About this exercise.
The answer should be every line below, repeated exactly, with the images left out.

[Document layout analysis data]
^^^^

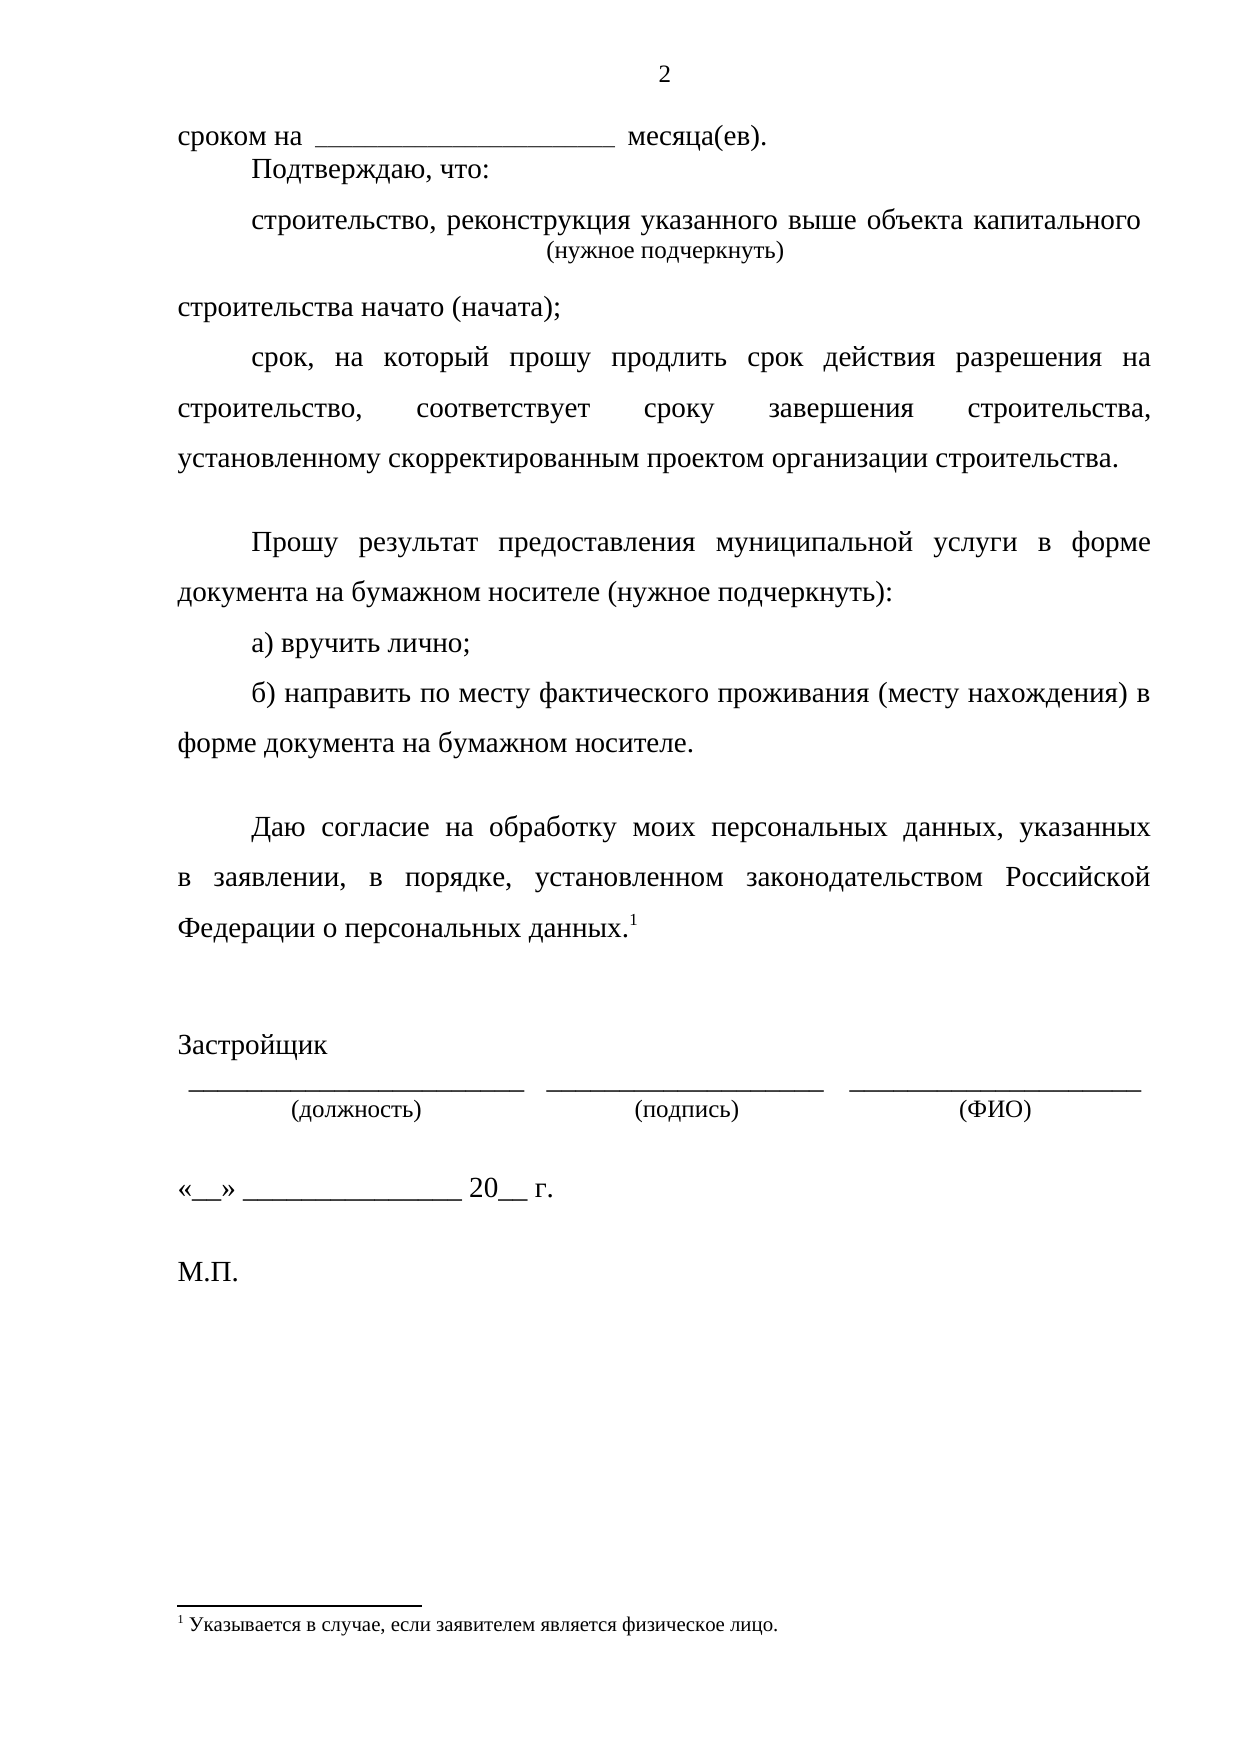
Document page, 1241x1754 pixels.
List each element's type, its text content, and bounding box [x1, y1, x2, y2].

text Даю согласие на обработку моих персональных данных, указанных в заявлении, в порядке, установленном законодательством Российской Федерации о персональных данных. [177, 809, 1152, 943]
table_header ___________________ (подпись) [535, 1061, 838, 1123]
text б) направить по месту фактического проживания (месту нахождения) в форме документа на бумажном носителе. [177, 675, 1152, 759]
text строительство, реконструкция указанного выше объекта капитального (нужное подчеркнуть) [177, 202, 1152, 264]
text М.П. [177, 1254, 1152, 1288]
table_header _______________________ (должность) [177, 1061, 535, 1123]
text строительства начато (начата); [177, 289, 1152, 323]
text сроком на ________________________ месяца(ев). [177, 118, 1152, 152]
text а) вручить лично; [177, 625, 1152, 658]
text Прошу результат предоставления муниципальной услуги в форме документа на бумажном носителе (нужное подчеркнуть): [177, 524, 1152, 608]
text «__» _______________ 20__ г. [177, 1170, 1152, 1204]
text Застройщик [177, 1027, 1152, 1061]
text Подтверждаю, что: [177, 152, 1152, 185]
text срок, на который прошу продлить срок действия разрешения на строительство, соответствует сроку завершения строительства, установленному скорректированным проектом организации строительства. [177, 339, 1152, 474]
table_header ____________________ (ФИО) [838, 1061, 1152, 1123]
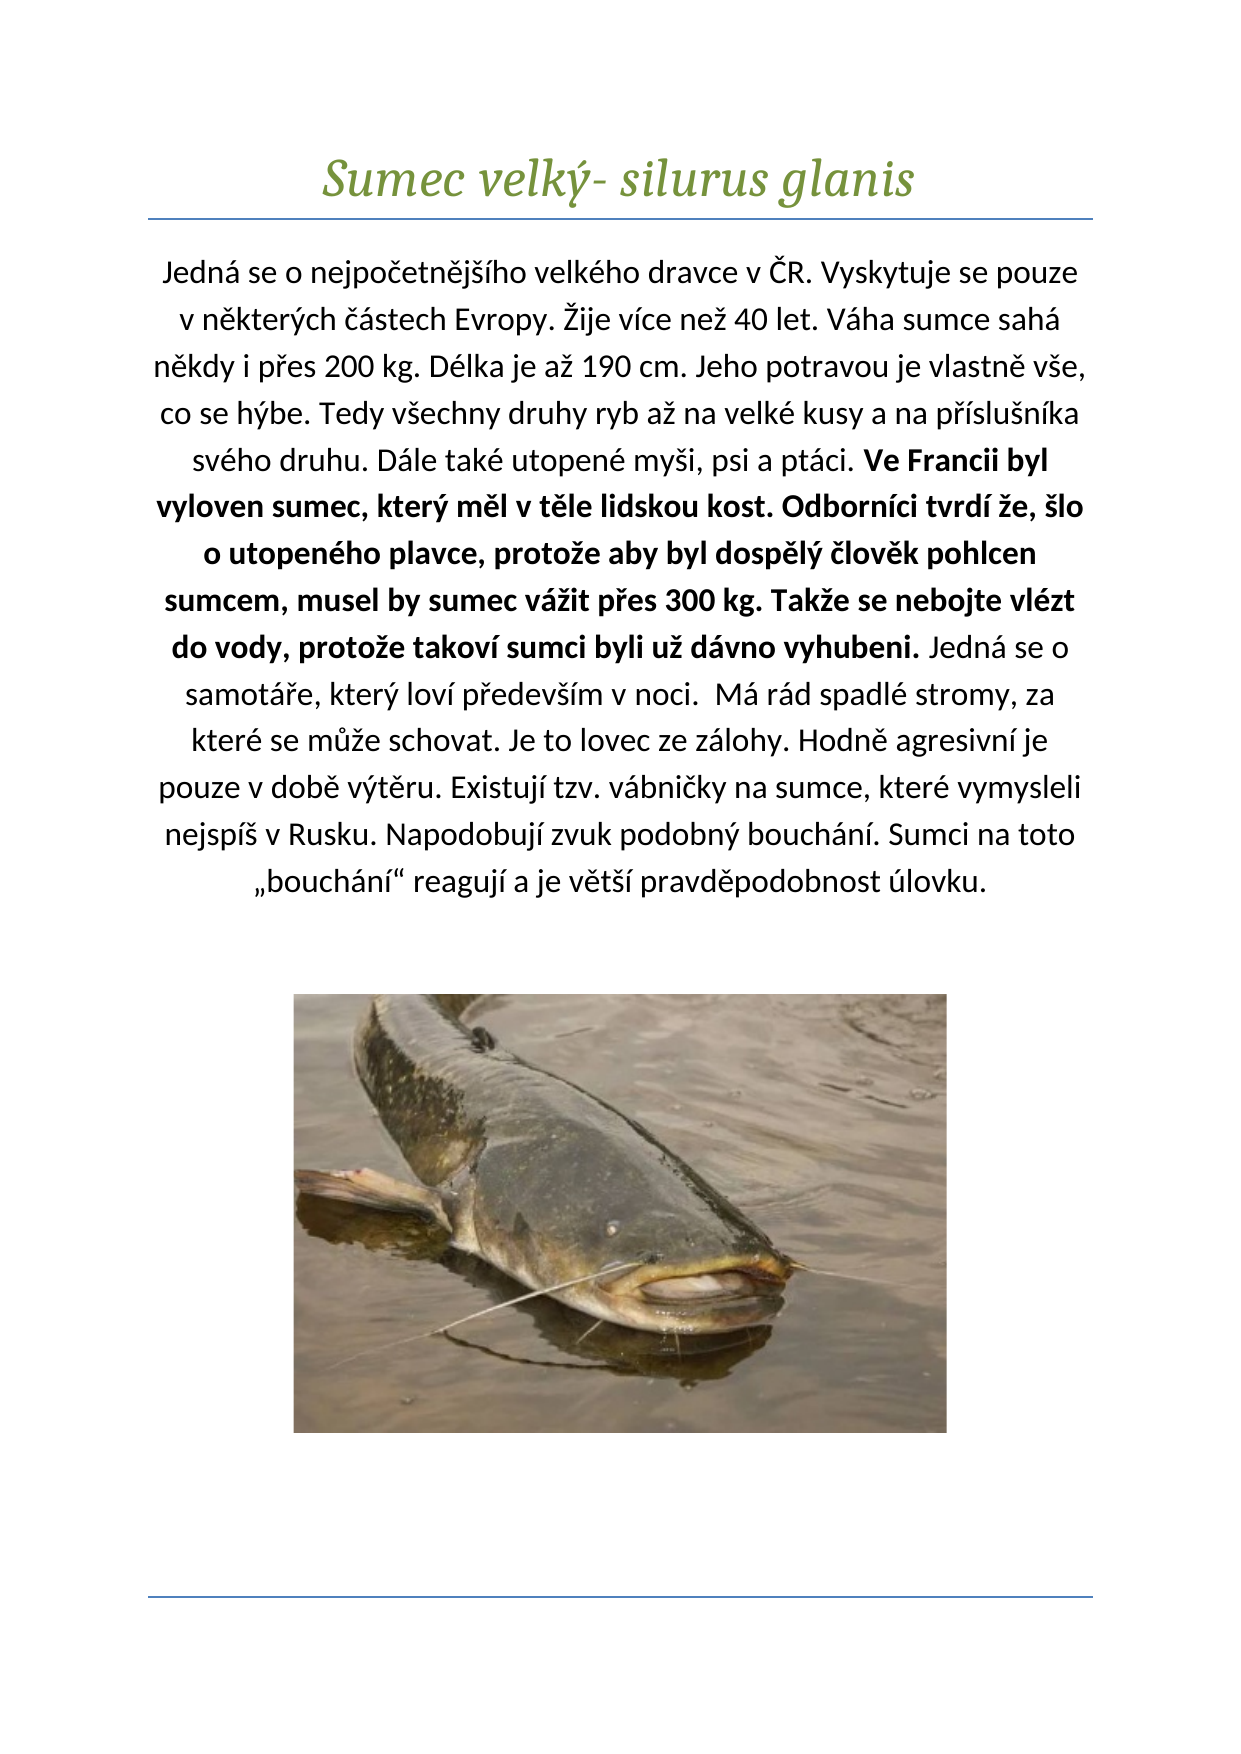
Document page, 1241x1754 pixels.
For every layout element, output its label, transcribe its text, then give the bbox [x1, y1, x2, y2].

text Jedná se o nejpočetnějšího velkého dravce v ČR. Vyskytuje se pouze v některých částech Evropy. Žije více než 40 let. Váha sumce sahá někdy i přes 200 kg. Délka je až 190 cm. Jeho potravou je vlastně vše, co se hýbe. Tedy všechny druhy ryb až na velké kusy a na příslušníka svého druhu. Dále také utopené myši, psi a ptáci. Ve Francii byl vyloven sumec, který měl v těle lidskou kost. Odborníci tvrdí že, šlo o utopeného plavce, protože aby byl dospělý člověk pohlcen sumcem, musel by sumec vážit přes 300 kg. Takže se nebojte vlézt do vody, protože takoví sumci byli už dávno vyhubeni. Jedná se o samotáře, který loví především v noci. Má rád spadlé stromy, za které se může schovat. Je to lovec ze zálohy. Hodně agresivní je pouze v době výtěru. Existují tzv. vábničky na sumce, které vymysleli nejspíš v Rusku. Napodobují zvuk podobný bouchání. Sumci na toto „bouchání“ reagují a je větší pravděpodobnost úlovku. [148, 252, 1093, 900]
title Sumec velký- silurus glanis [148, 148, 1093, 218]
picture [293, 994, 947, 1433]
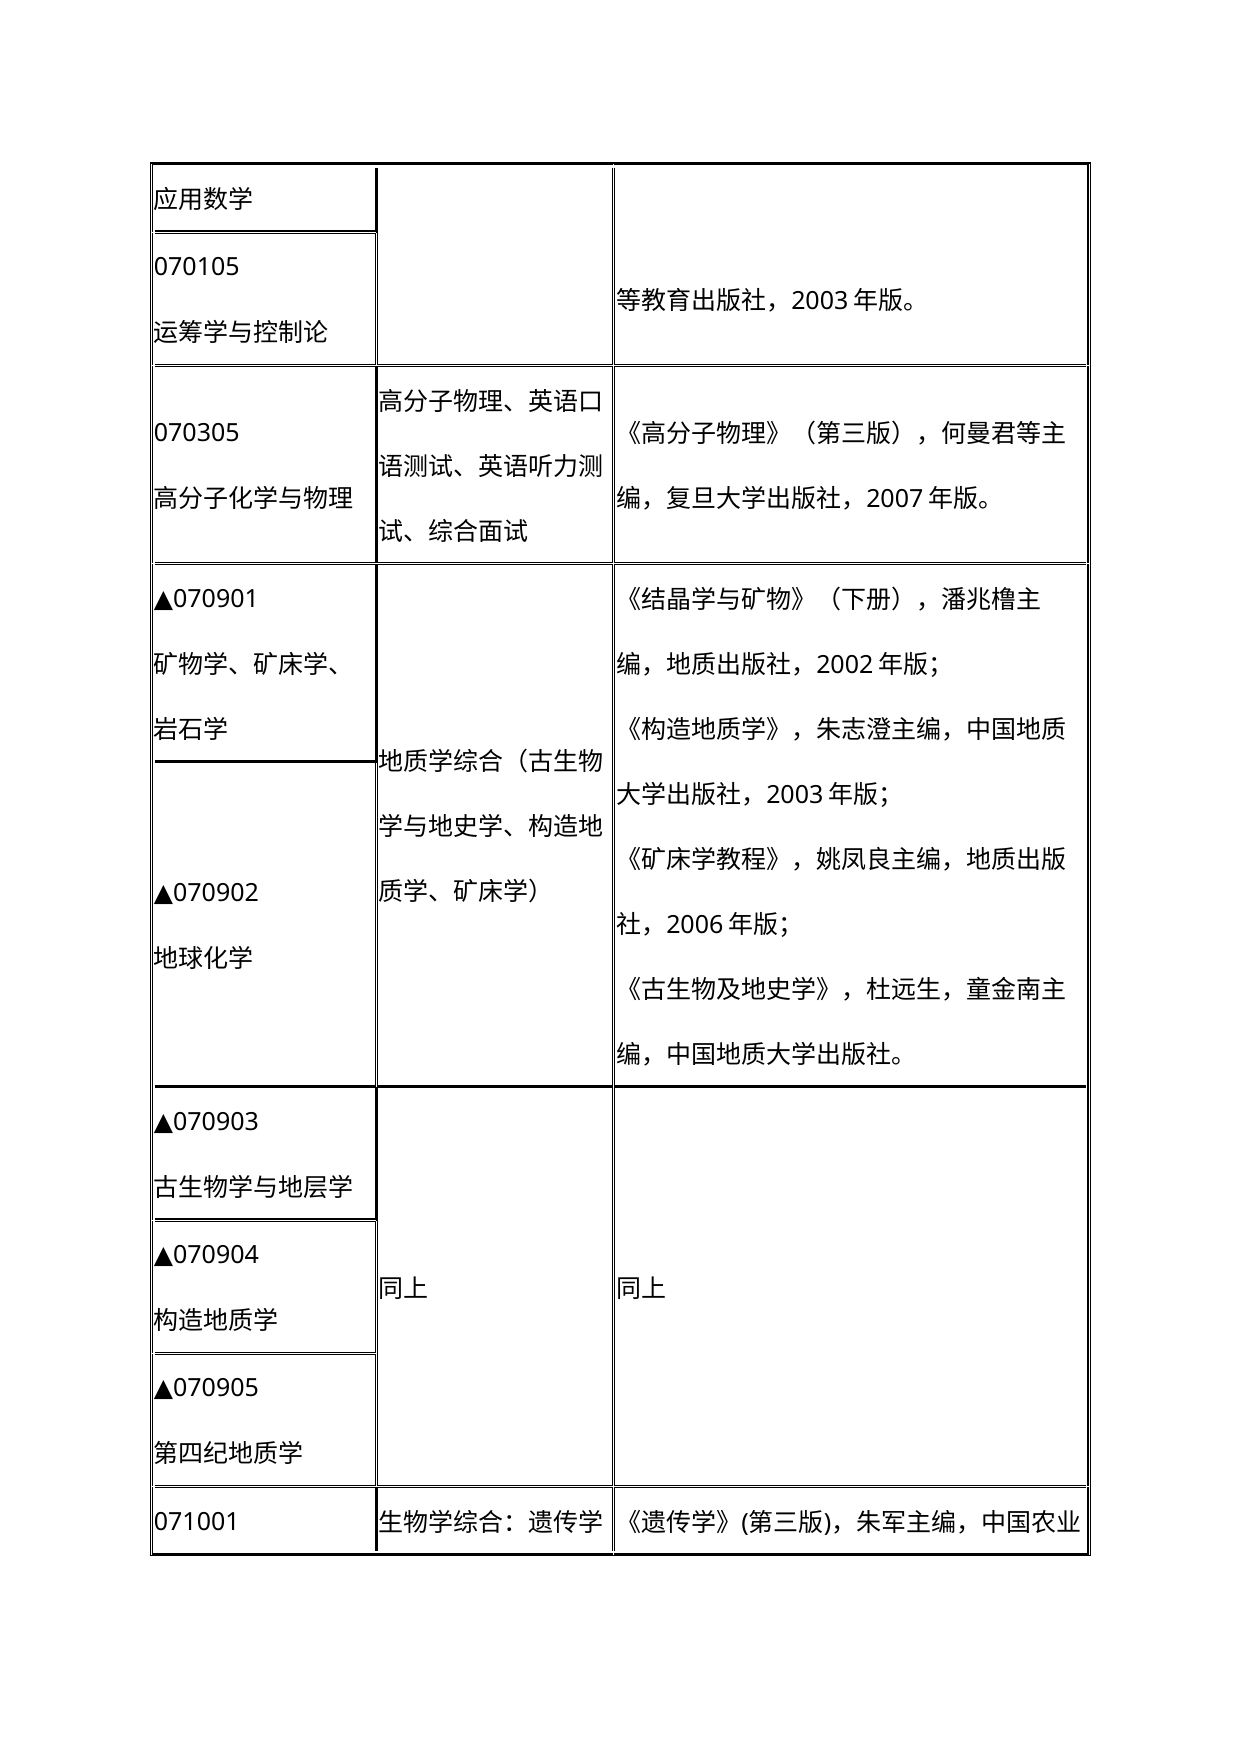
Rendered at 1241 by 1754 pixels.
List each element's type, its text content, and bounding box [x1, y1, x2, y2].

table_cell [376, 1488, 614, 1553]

^^^^

Written solution.
Document page, 1241x1754 pixels.
List each element's type, its text content, and bounding box [x1, y1, x2, y2].

text Даю согласие на обработку моих персональных данных, указанных в заявлении, в порядке, установленном законодательством Российской Федерации о персональных данных. [177, 809, 1152, 943]
table_header ___________________ (подпись) [535, 1061, 838, 1123]
text б) направить по месту фактического проживания (месту нахождения) в форме документа на бумажном носителе. [177, 675, 1152, 759]
text строительство, реконструкция указанного выше объекта капитального (нужное подчеркнуть) [177, 202, 1152, 264]
text М.П. [177, 1254, 1152, 1288]
table_header _______________________ (должность) [177, 1061, 535, 1123]
text строительства начато (начата); [177, 289, 1152, 323]
text сроком на ________________________ месяца(ев). [177, 118, 1152, 152]
text а) вручить лично; [177, 625, 1152, 658]
text Прошу результат предоставления муниципальной услуги в форме документа на бумажном носителе (нужное подчеркнуть): [177, 524, 1152, 608]
text «__» _______________ 20__ г. [177, 1170, 1152, 1204]
text Застройщик [177, 1027, 1152, 1061]
text Подтверждаю, что: [177, 152, 1152, 185]
text срок, на который прошу продлить срок действия разрешения на строительство, соответствует сроку завершения строительства, установленному скорректированным проектом организации строительства. [177, 339, 1152, 474]
table_header ____________________ (ФИО) [838, 1061, 1152, 1123]
Document page, 1241x1754 pixels.
For every layout element, output its label, transcribe its text, then give the bbox [x1, y1, x2, y2].

text Jedná se o nejpočetnějšího velkého dravce v ČR. Vyskytuje se pouze v některých částech Evropy. Žije více než 40 let. Váha sumce sahá někdy i přes 200 kg. Délka je až 190 cm. Jeho potravou je vlastně vše, co se hýbe. Tedy všechny druhy ryb až na velké kusy a na příslušníka svého druhu. Dále také utopené myši, psi a ptáci. Ve Francii byl vyloven sumec, který měl v těle lidskou kost. Odborníci tvrdí že, šlo o utopeného plavce, protože aby byl dospělý člověk pohlcen sumcem, musel by sumec vážit přes 300 kg. Takže se nebojte vlézt do vody, protože takoví sumci byli už dávno vyhubeni. Jedná se o samotáře, který loví především v noci. Má rád spadlé stromy, za které se může schovat. Je to lovec ze zálohy. Hodně agresivní je pouze v době výtěru. Existují tzv. vábničky na sumce, které vymysleli nejspíš v Rusku. Napodobují zvuk podobný bouchání. Sumci na toto „bouchání“ reagují a je větší pravděpodobnost úlovku. [148, 252, 1093, 900]
title Sumec velký- silurus glanis [148, 148, 1093, 218]
picture [293, 994, 947, 1433]
Rendered at 1241 by 1754 pixels.
List each element's type, its text content, and bounding box [x1, y1, x2, y2].

table_cell [376, 1488, 614, 1553]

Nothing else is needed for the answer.